Meine Damen und Herren, es gibt 45 Ungleichbehandlungen, die nach wie vor beste­hen – darüber wird das Jahr 2010 Auskunft geben, zumindest der Europäische Men­schenrechtsgerichtshof –, für mich ist hier ein großer Schritt gesetzt worden, auch wenn es zum Beispiel das Verbot medizinisch unterstützter Fortpflanzung nach wie vor gibt oder nicht automatisch – wie ich schon gesagt habe – einen gemeinsamen Ehe­namen.

Die Stadt Salzburg und die Stadt Wien zeigen, dass es auch anders geht. Wir können auch schöne Trauungszeremonien veranstalten. Diese zwei Städte haben ein Zeichen gesetzt – ich nehme an, es werden noch viele andere nachfolgen, die Standesämter haben –, dass es völlig unzeitgemäß ist, daran festzuhalten, ja keine offizielle Trauung oder offizielle Trauzeugen zu erlauben. Was ist denn so schlimm, wenn Kollege Ko­necny und ich zum Beispiel irgendeine Eheschließung bezeugen würden? Es ist ja nur eine Zeugenschaft zu einem Vertrag, der auf staatlicher Ebene geschlossen wird.

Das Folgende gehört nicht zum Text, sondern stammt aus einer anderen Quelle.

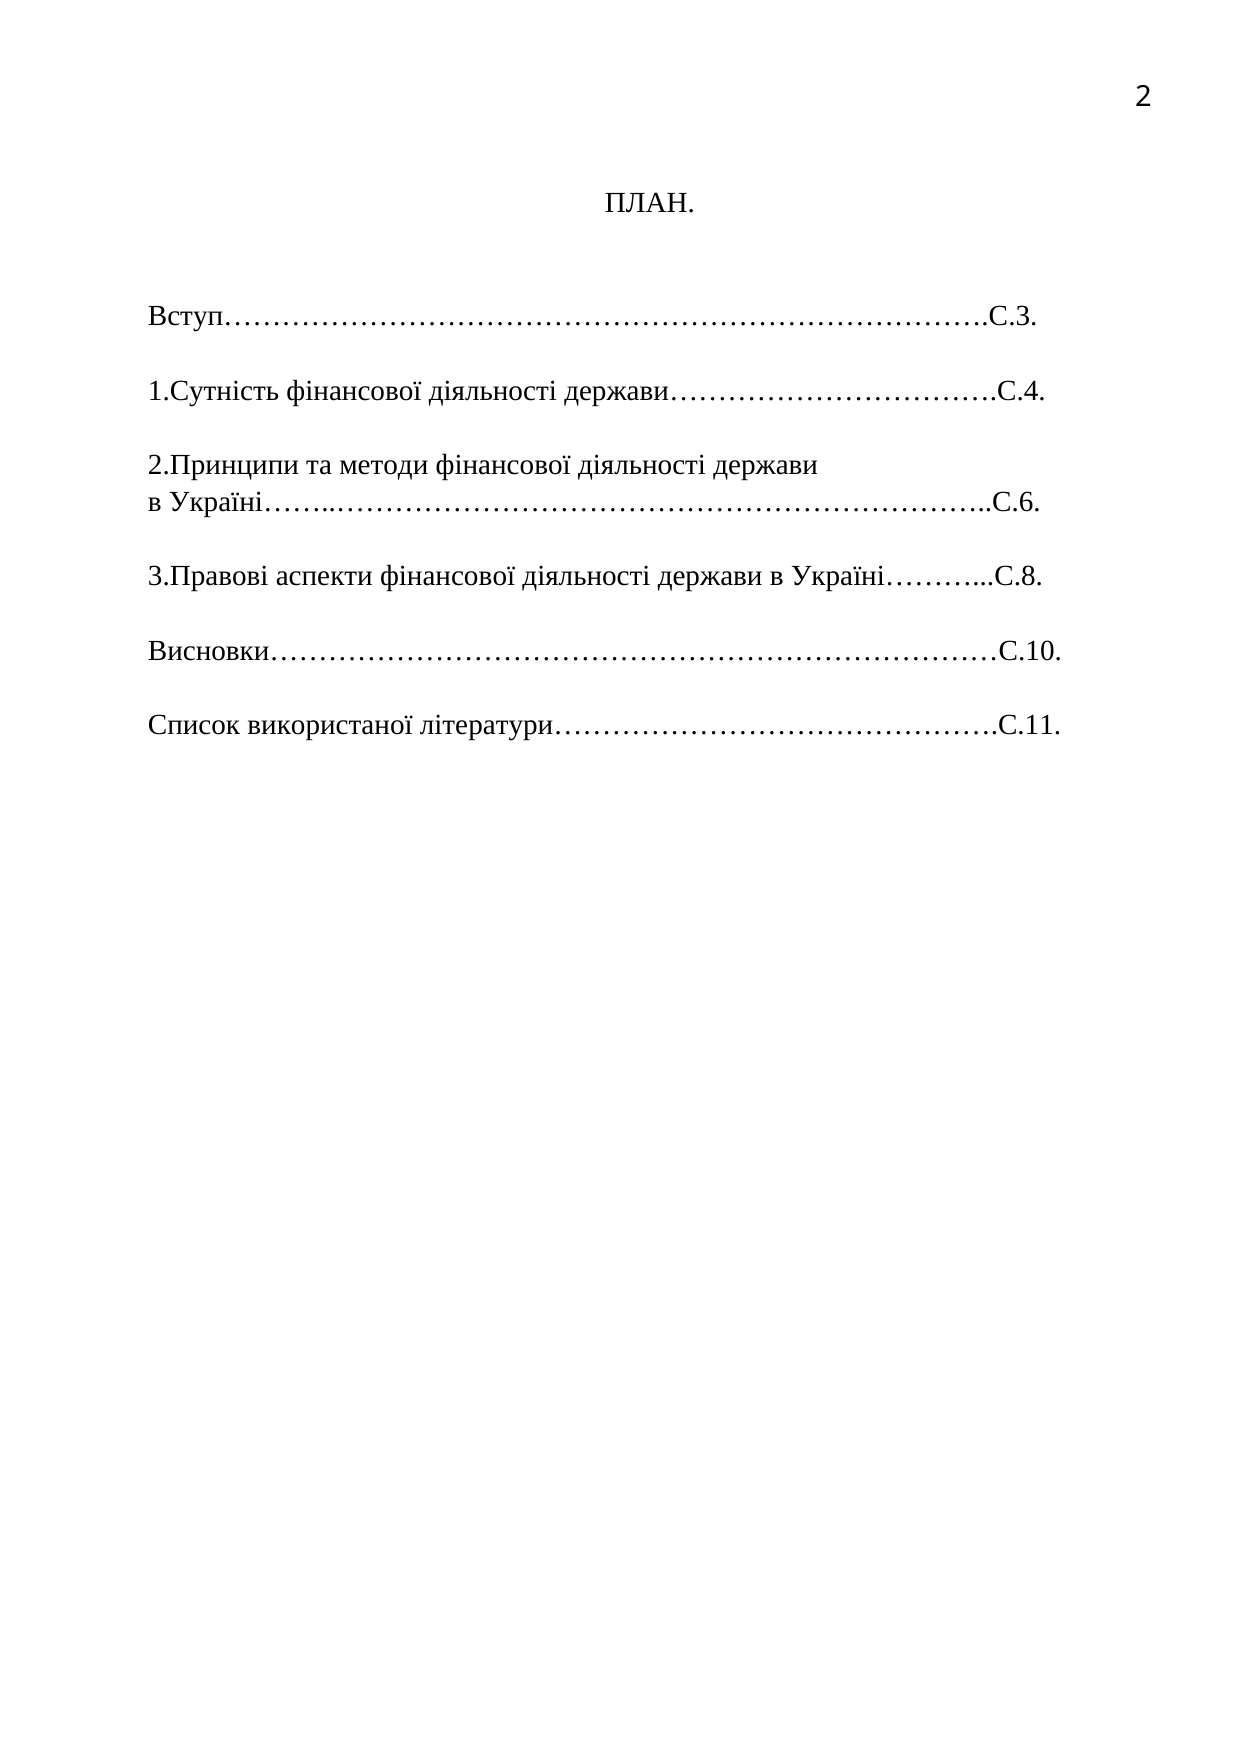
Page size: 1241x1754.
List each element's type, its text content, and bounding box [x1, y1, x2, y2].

text Список використаної літератури……………………………………….С.11. [148, 707, 1152, 741]
text 2.Принципи та методи фінансової діяльності держави в Україні……..…………………………………………………………..С.6. [148, 447, 1152, 517]
text 3.Правові аспекти фінансової діяльності держави в Україні………...С.8. [148, 558, 1152, 592]
text 1.Сутність фінансової діяльності держави…………………………….С.4. [148, 373, 1152, 406]
text ПЛАН. [148, 185, 1152, 219]
text Вступ…………………………………………………………………….С.3. [148, 298, 1152, 332]
text Висновки…………………………………………………………………С.10. [148, 633, 1152, 666]
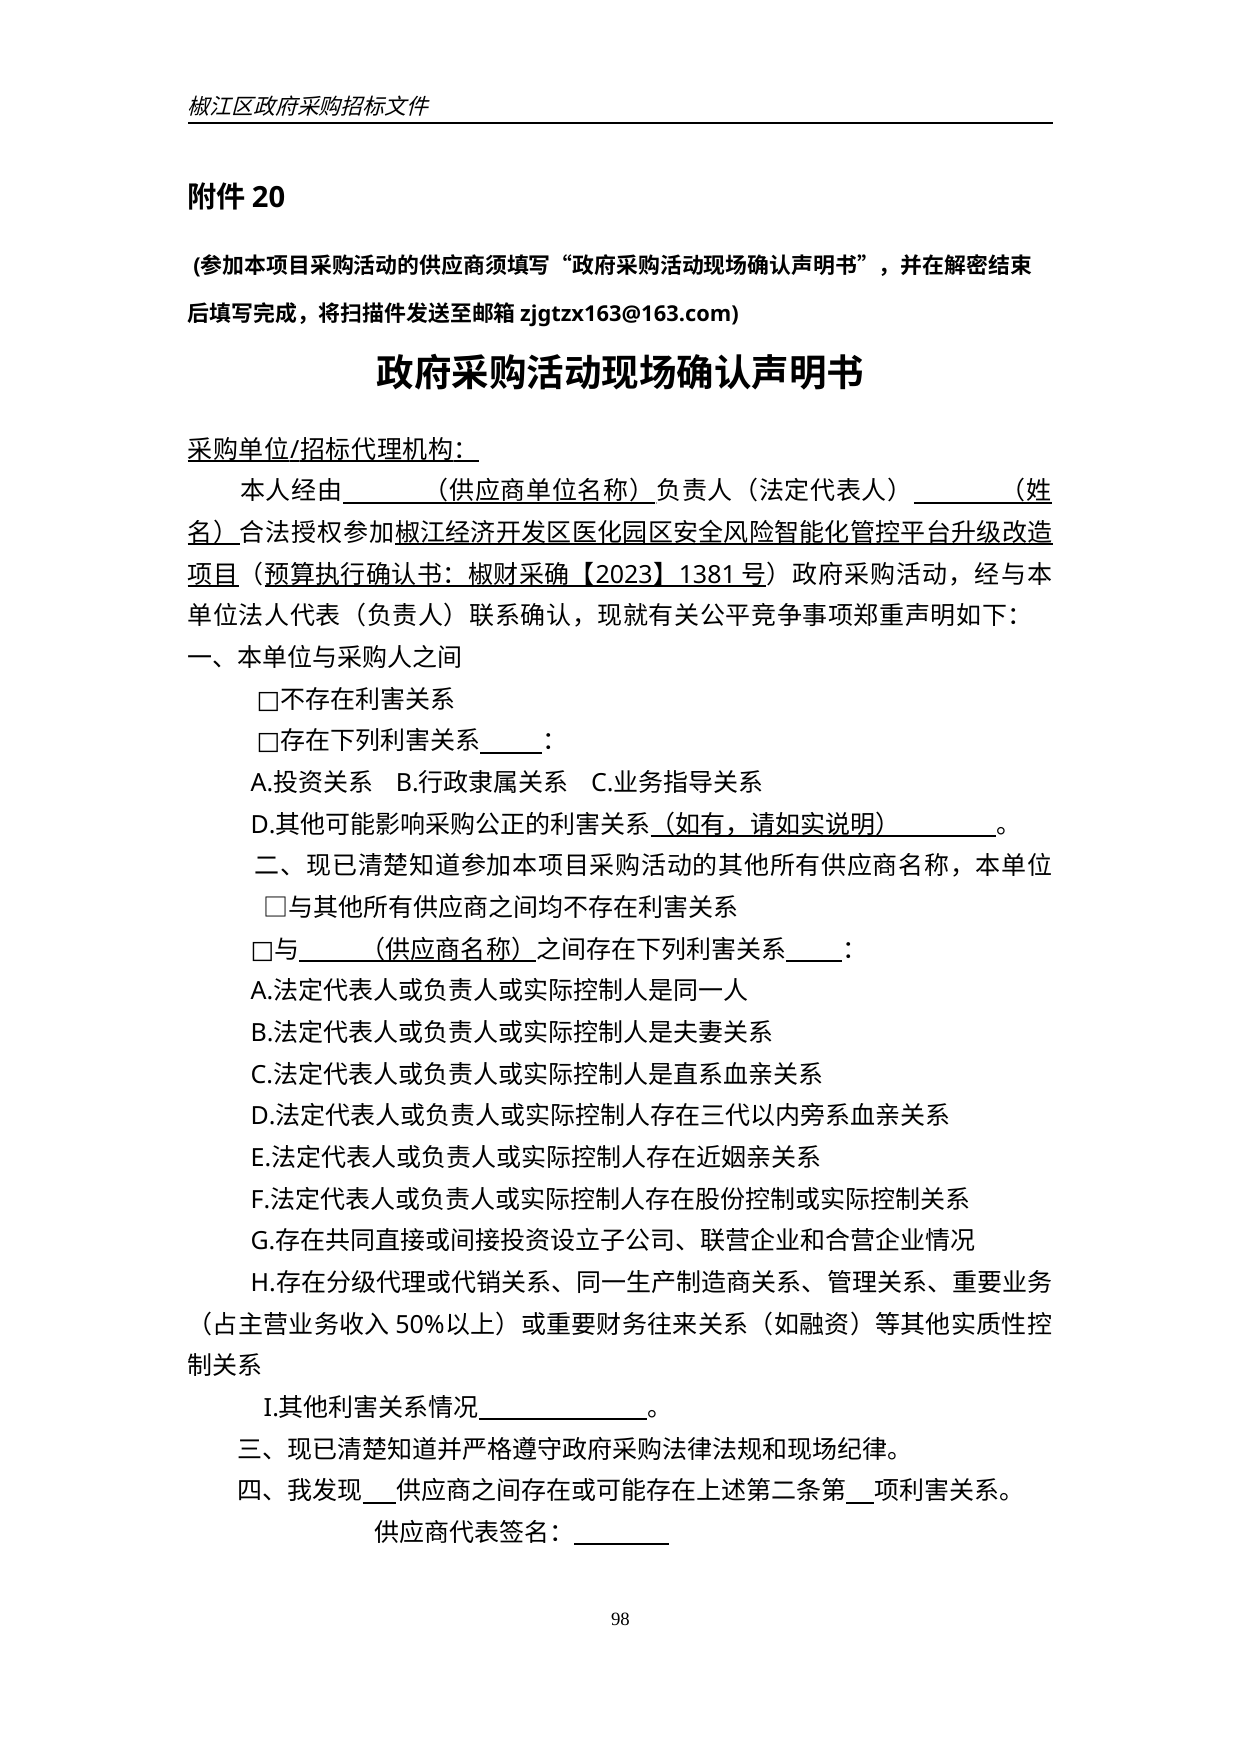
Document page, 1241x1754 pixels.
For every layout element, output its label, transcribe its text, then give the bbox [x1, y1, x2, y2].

text 采购单位/招标代理机构： [187, 425, 1053, 466]
text C.法定代表人或负责人或实际控制人是直系血亲关系 [187, 1050, 1053, 1091]
list □不存在利害关系 [250, 675, 1053, 716]
text H.存在分级代理或代销关系、同一生产制造商关系、管理关系、重要业务（占主营业务收入50%以上）或重要财务往来关系（如融资）等其他实质性控制关系 [187, 1258, 1053, 1383]
text D.法定代表人或负责人或实际控制人存在三代以内旁系血亲关系 [187, 1091, 1053, 1133]
text 政府采购活动现场确认声明书 [187, 343, 1053, 398]
text 二、现已清楚知道参加本项目采购活动的其他所有供应商名称，本单位 □与其他所有供应商之间均不存在利害关系 [237, 841, 1053, 925]
list □存在下列利害关系 ： [250, 716, 1053, 758]
text B.法定代表人或负责人或实际控制人是夫妻关系 [187, 1008, 1053, 1050]
text E.法定代表人或负责人或实际控制人存在近姻亲关系 [187, 1133, 1053, 1175]
text 三、现已清楚知道并严格遵守政府采购法律法规和现场纪律。 [187, 1425, 1053, 1466]
text A.投资关系 B.行政隶属关系 C.业务指导关系 [187, 758, 1053, 800]
text 供应商代表签名： [187, 1508, 1053, 1550]
text A.法定代表人或负责人或实际控制人是同一人 [187, 966, 1053, 1008]
text 本人经由 （供应商单位名称）负责人（法定代表人） （姓名）合法授权参加椒江经济开发区医化园区安全风险智能化管控平台升级改造项目（预算执行确认书：椒财采确【2023】1381号）政府采购活动，经与本单位法人代表（负责人）联系确认，现就有关公平竞争事项郑重声明如下： [187, 466, 1053, 633]
text 四、我发现 供应商之间存在或可能存在上述第二条第 项利害关系。 [187, 1466, 1106, 1508]
text 附件20 [187, 162, 1053, 227]
text D.其他可能影响采购公正的利害关系（如有，请如实说明） 。 [187, 800, 1053, 841]
list 本单位与采购人之间 [187, 633, 1053, 675]
text G.存在共同直接或间接投资设立子公司、联营企业和合营企业情况 [187, 1216, 1053, 1258]
text (参加本项目采购活动的供应商须填写“政府采购活动现场确认声明书”，并在解密结束后填写完成，将扫描件发送至邮箱zjgtzx163@163.com) [187, 248, 1053, 327]
text I.其他利害关系情况 。 [187, 1383, 1053, 1425]
text F.法定代表人或负责人或实际控制人存在股份控制或实际控制关系 [187, 1175, 1053, 1216]
text □与 （供应商名称）之间存在下列利害关系 ： [187, 925, 1053, 966]
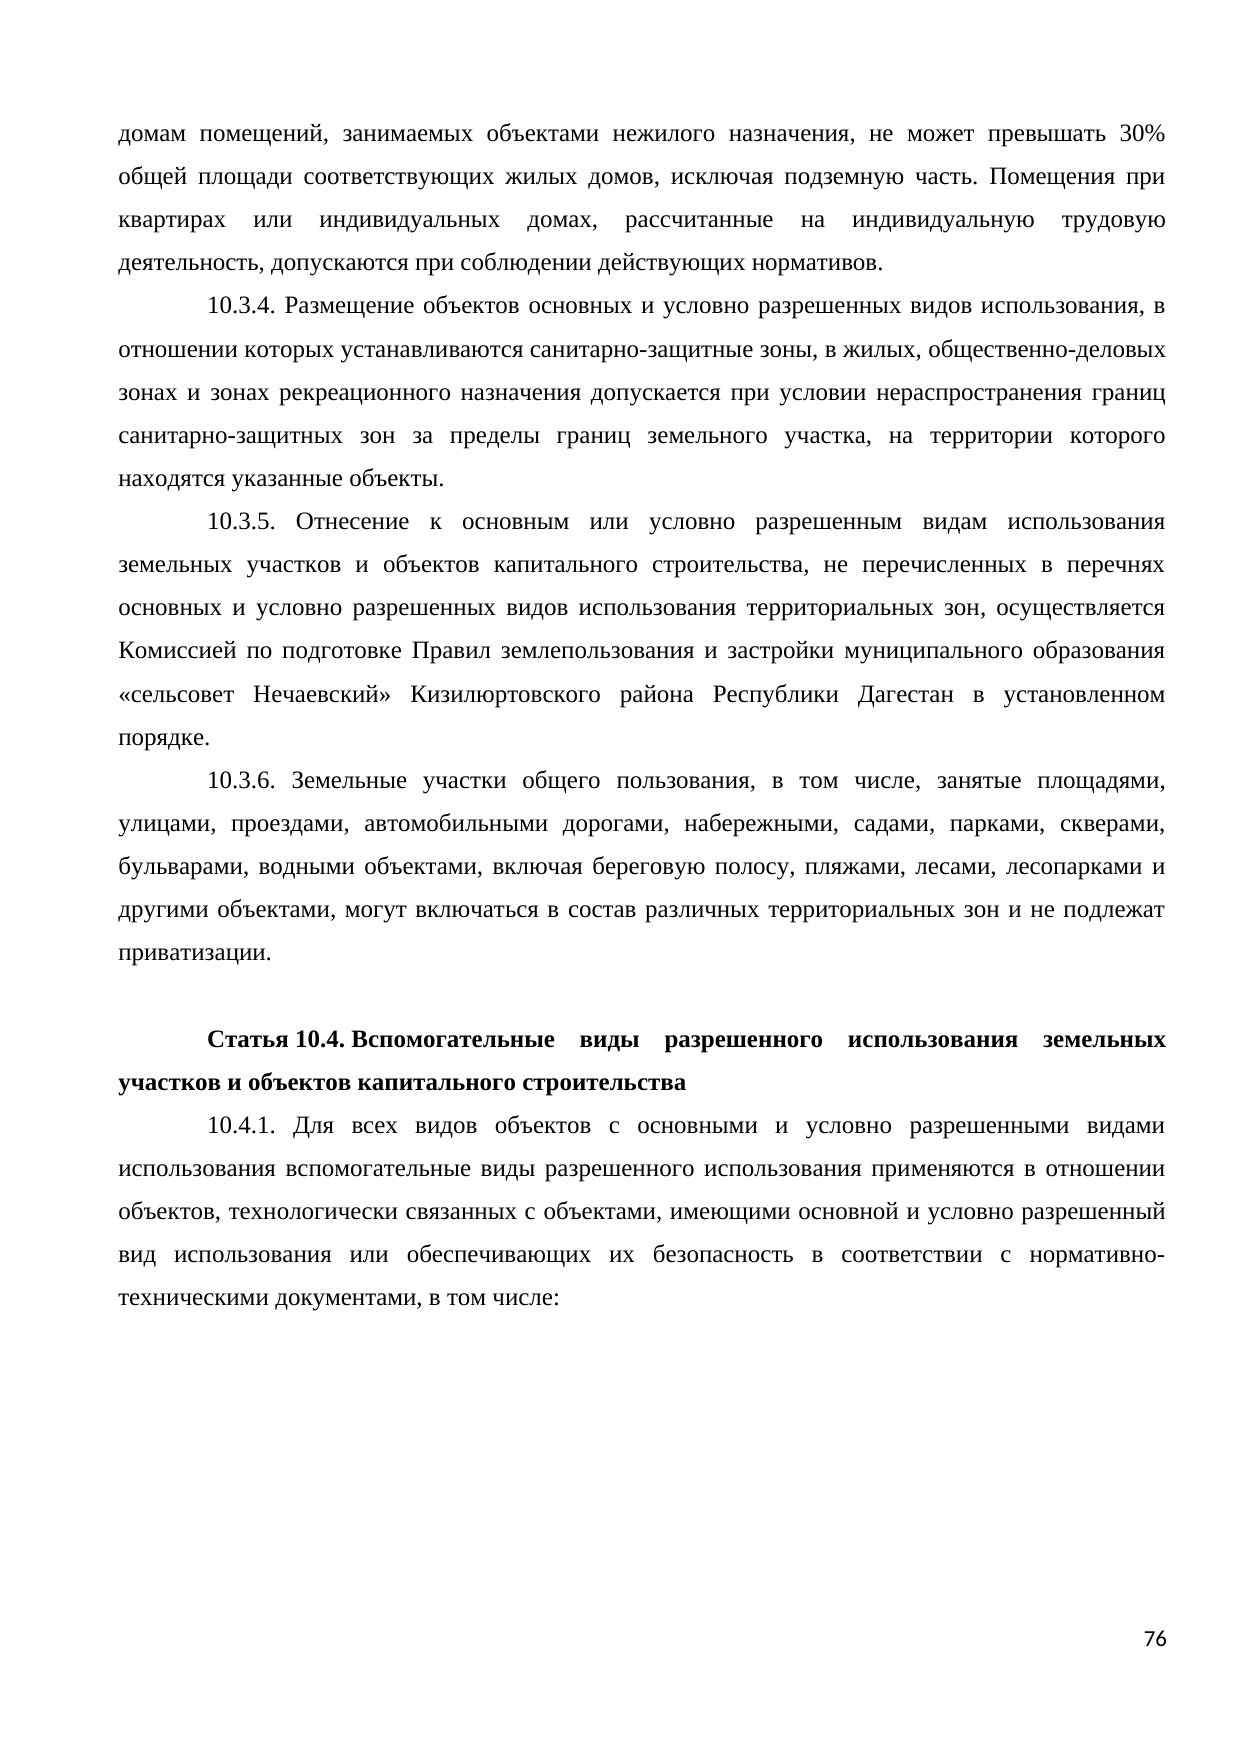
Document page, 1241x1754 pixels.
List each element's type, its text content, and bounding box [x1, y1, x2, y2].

text 10.3.6. Земельные участки общего пользования, в том числе, занятые площадями, улицами, проездами, автомобильными дорогами, набережными, садами, парками, скверами, бульварами, водными объектами, включая береговую полосу, пляжами, лесами, лесопарками и другими объектами, могут включаться в состав различных территориальных зон и не подлежат приватизации. [118, 765, 1167, 966]
text 10.3.4. Размещение объектов основных и условно разрешенных видов использования, в отношении которых устанавливаются санитарно-защитные зоны, в жилых, общественно-деловых зонах и зонах рекреационного назначения допускается при условии нераспространения границ санитарно-защитных зон за пределы границ земельного участка, на территории которого находятся указанные объекты. [118, 291, 1167, 492]
list Вспомогательные виды разрешенного использования земельных участков и объектов капитального строительства [118, 1024, 1167, 1096]
text 10.3.5. Отнесение к основным или условно разрешенным видам использования земельных участков и объектов капитального строительства, не перечисленных в перечнях основных и условно разрешенных видов использования территориальных зон, осуществляется Комиссией по подготовке Правил землепользования и застройки муниципального образования «сельсовет Нечаевский» Кизилюртовского района Республики Дагестан в установленном порядке. [118, 506, 1167, 751]
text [118, 118, 1167, 276]
text 10.4.1. Для всех видов объектов с основными и условно разрешенными видами использования вспомогательные виды разрешенного использования применяются в отношении объектов, технологически связанных с объектами, имеющими основной и условно разрешенный вид использования или обеспечивающих их безопасность в соответствии с нормативно-техническими документами, в том числе: [118, 1110, 1167, 1311]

Wenn wir uns die Kirchen anschauen, so müssen wir eines sagen: Die Homosexualität ist dort längst evident. Wir brauchen uns ja nur die vielen, vielen Probleme anzuschau­en. Ich muss nur Irland erwähnen, ohne dass hier ein großes Gemurmel ausbricht; ich brauche nur Kardinal Groër zu erwähnen, ohne dass großes Gemurmel ausbricht. Ich kann es weiterführen und weiterführen.

Man muss nur offen und ehrlich sein, und wir müssen seelsorgerisch damit umgehen können, nicht diskriminierend. (Bundesrat Kneifel: Wir sind aber im Parlament, nicht im Pastoralamt!) Wir müssen Antworten finden, und wir sehen, dass christliche Kirchen wie zum Beispiel die evangelische – in der Mitglieder eurer Partei ja durchaus Heimat gefunden haben – dieser Frage durch Segnungen viel offener gegenübersteht als der Redner, den wir hier gehört haben.

In diesem Sinne zusammenfassend: Ja, wir nehmen diesen ersten und großen Schritt, und ich weiß – ich schaue jetzt ganz bewusst zum Kollegen Perhab –, dass es kein einfacher Schritt war. Das akzeptiere und respektiere ich, und ich kann es auch aner­kennen, wenn Sie sagen: Dieser Schritt ist uns nicht leicht gefallen.